Capitalized exploratory drilling expenditures that are pending the determination of proved reserves:
(In NOK million) 2006 2005 2004

Capitalized January 1 3,030 2,277 2,747

Additions 2,454 1,236 935


Reclassified to wells, equipment and facilities based on the determination of proved reserves (1) (316) (476) (1,225) Expensed, previously capitalized exploration
costs (2) (324) (149) (61)

Capitalized exploration expenses sold (178) (4) (10)

Foreign currency translation (141) 146 (109)

Capitalized drilling expenditures at December 31 4,524 3,030 2,277


(1) In addition, in 2004 NOK 238 million in exploration expenditure related to unproved reserves was reclassified to construction in progress due to the fact that the development activity commenced prior to the recognition of proved reserves in 2005. (2) Statoil expensed in 2006 a total of NOK 667 million in previously capitalized exploration expenditures of which NOK 324 million related to capitalized exploration activities and NOK 343 million related to capitalized signature bonuses and other acquired exploration rights.
Impairment. We have significant investments in long-lived assets such as property, plant and equipment and intangible assets, and changes in our expectations of future value from individual assets may result in some assets being impaired, and the book value written down to estimated fair value. Making judgments of whether an asset is impaired or not is a complex decision that rests on a high degree of judgment and to a large extent on key assumptions.
Complexity is related to the modeling of relevant undiscounted future cash flows, to the determination of the extent of the asset for which impairment is to be measured, to consistent application throughout the group of relevant assumptions, and, in cases where the first test of undiscounted cash flows exceeding book value is not met, to establishing a fair value of the asset in question.

(Data items)
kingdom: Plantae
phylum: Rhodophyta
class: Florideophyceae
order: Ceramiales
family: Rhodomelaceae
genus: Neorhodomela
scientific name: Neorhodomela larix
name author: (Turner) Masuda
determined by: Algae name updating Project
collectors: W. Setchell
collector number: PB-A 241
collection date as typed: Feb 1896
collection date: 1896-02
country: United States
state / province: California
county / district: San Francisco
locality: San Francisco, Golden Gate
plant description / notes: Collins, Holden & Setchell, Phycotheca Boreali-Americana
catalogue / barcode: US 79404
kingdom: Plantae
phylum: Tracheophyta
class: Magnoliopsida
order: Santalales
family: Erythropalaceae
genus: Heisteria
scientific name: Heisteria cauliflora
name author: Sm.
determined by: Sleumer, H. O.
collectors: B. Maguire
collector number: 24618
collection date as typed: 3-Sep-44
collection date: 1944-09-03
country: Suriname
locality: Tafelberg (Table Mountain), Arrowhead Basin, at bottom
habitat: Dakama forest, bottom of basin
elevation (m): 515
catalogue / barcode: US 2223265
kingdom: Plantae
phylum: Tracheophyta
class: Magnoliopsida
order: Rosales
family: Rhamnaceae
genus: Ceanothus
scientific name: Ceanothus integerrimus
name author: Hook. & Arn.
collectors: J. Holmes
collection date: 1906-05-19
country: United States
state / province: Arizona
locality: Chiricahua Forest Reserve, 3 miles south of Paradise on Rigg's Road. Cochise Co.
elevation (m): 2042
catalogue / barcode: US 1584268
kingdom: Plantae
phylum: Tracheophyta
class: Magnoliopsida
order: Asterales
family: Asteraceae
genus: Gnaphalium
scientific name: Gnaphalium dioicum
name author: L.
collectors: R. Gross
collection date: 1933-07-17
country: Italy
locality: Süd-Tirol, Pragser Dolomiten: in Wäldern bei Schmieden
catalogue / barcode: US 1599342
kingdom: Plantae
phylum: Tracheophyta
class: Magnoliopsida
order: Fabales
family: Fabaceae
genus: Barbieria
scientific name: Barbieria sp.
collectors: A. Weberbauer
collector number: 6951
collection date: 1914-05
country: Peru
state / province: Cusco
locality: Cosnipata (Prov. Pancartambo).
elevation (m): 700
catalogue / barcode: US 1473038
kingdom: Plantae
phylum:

* PROBLEMS TO SOLVE:
a. Answer these from the passage on exploration costs and impairment:
(i) What amount of capitalized drilling expenditures is shown at December 31 for 2006?
(ii) What total of previously capitalized exploration expenditures did Statoil expense in 2006?
(iii) When an asset is impaired, to what is its book value written down?
b. Resume the passage on exploration costs and impairment, starting after its last sentence.

* SOLVED PROBLEMS:
a.
(i) NOK 4,524 million
(ii) NOK 667 million
(iii) Estimated fair value

b.
Impairment testing also requires long-term assumptions to be made concerning a number of often volatile economic factors such as future market prices, currency exchange rates and future output, among others, in order to establish relevant future cash flows. Long-term assumptions for major factors are made at group level, and there is a high degree of reasoned judgment involved in establishing these assumptions, in determining other relevant factors such as forward price curves or in estimating production outputs, and in determining the ultimate termination value of an asset. Likewise, establishing a fair value of the asset, when required, will require a high degree of judgment in many cases where there is no ready third party market in which to obtain the fair value of the asset in question.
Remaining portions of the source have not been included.